Thursday, 3 May 2007
National Credit Act - In a nutshell!
Reckless credit is prohibited under the NCA and is defined as lending money to customers without first:
• Ensuring they have enough income to pay it back
• Assessing a customer’s debt repayment history
• Ensuring a customer understands the costs, risks and obligations of the credit agreement
• Documents should be written in plain understandable language so all customers can understand them (ahem!! have you ever understood these damn things)
• Customers will receive a preagreement quote that will list all costs when borrowing money. This quote is valid for a minimum of five days
The NCA specifies that customers may be required to pay the following as part of the principal debt:
• An initiation fee, connection fees, levies or charges
• The cost of any extended warranty agreement
• Service fees, default and collection fees
• Taxes, licence or registration fees
• Credit insurance
The NCA also lays down maximum initiation and service fees and interest rates depending on the type of credit agreement.
Interest Rates and Changes
The NCA states that:
• A credit provider may charge a customer an interest rate that varies during the term of the agreement, but only if the variation is linked to a reference rate
• Customers should be notified in writing five days in advance of any changes to the interest rate or fees
Credit providers may require customers to take out credit life insurance for the duration of the credit agreement, however:
• The amount of insurance may not exceed the total outstanding debt owed to the credit provider under the agreement
• Insurance must not exceed the full replacement value of a property or the outstanding amount on a vehicle agreement
• Customers must be informed of their right to waive a proposed policy from the credit provider and provide a policy of their own choice
• Where the credit provider arranges insurance for a customer, the credit provider may not charge any additional amount over and above the actual cost of the insurance
The National Consumer Tribunal was launched on 1 September 2006. It acts as an informal court to resolve problems that customers experience with credit transactions, credit bureaus and credit providers
Credit providers will have to report to the National Credit Regulator the volume and type of credit extended. The NCA seeks to inform customers on these major issues:
• Quotations must disclose the full cost of the credit applied for including all fees
• Interest rate payments and the effect of not paying a deposit
• The cost of skipping payments and “free for the first six months” offers
• Penalties, hidden costs and implications of compound interest on long-term loans
Why does SA need the Act?
The NCA will ensure that:
• Credit providers lend money in a responsible manner
• Customers don’t borrow more than they can afford to repay
• If customers are over indebted they can apply for debt counselling
• Customers are protected from unfair discrimination
(Sounds like an addiction to me ;-))
Credit Bureau Information
Credit providers must:
• Ensure that the information submitted is accurate, up to date, relevant, complete, valid and not duplicated
• Give the customer 20 business days’ notice before they submit their name to a Bureau
The Bureau must:
• Ensure that the information they hold is accurate, up to date and remains confidential and secure
Any person may question the validity or accuracy of their credit record
Can customers afford the loan?
• Credit providers are obliged to make sure customers can afford to repay their debt
• Customers will need to provide details on income and expenses when applying for credit
Advertising and marketing
The NCA aims to stop misleading or deceptive advertising:
• Words like “no credit checks required”, “free credit” and “guaranteed loans” cannot be used (ladies and gents best you check your websites)

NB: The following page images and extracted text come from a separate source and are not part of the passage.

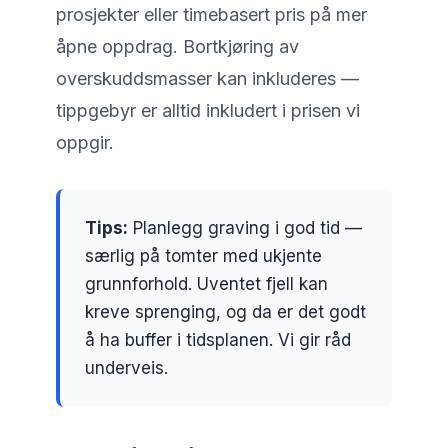
prosjekter eller timebasert pris på mer
åpne oppdrag. Bortkjøring av
overskuddsmasser kan inkluderes —
tippgebyr er alltid inkludert i prisen vi
oppgir.
Tips:
Planlegg graving i god tid —
særlig på tomter med ukjente
grunnforhold. Uventet fjell kan
kreve sprenging, og da er det godt
å ha buffer i tidsplanen. Vi gir råd
underveis.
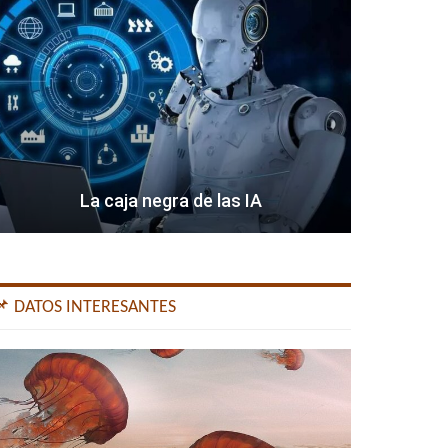
La caja negra de las IA
📌 DATOS INTERESANTES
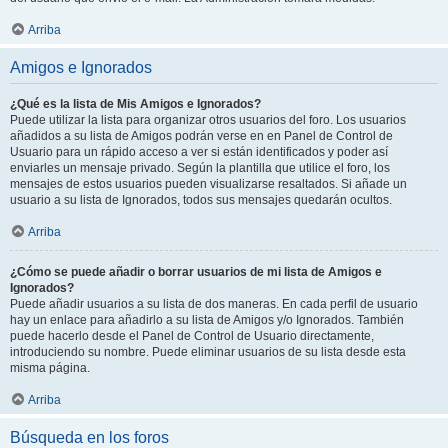
Arriba
Amigos e Ignorados
¿Qué es la lista de Mis Amigos e Ignorados?
Puede utilizar la lista para organizar otros usuarios del foro. Los usuarios
añadidos a su lista de Amigos podrán verse en en Panel de Control de
Usuario para un rápido acceso a ver si están identificados y poder así
enviarles un mensaje privado. Según la plantilla que utilice el foro, los
mensajes de estos usuarios pueden visualizarse resaltados. Si añade un
usuario a su lista de Ignorados, todos sus mensajes quedarán ocultos.
Arriba
¿Cómo se puede añadir o borrar usuarios de mi lista de Amigos e
Ignorados?
Puede añadir usuarios a su lista de dos maneras. En cada perfil de usuario
hay un enlace para añadirlo a su lista de Amigos y/o Ignorados. También
puede hacerlo desde el Panel de Control de Usuario directamente,
introduciendo su nombre. Puede eliminar usuarios de su lista desde esta
misma página.
Arriba
Búsqueda en los foros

• Negative option marketing where the credit provider enters into a credit agreement is not allowed without a customer’s express consent
No more Pushy Salesmen
The NCA specifically prohibits credit providers from:
• Harassing customers to apply for credit or to enter into a credit agreement
• Increasing the limits on a customer’s credit card, overdraft or any other
credit facility without their consent
Married in community of property?
The NCA requires all customers applying for credit to obtain their spouse’s consent.
Thank you to STANDARD BANK for providing us with this information!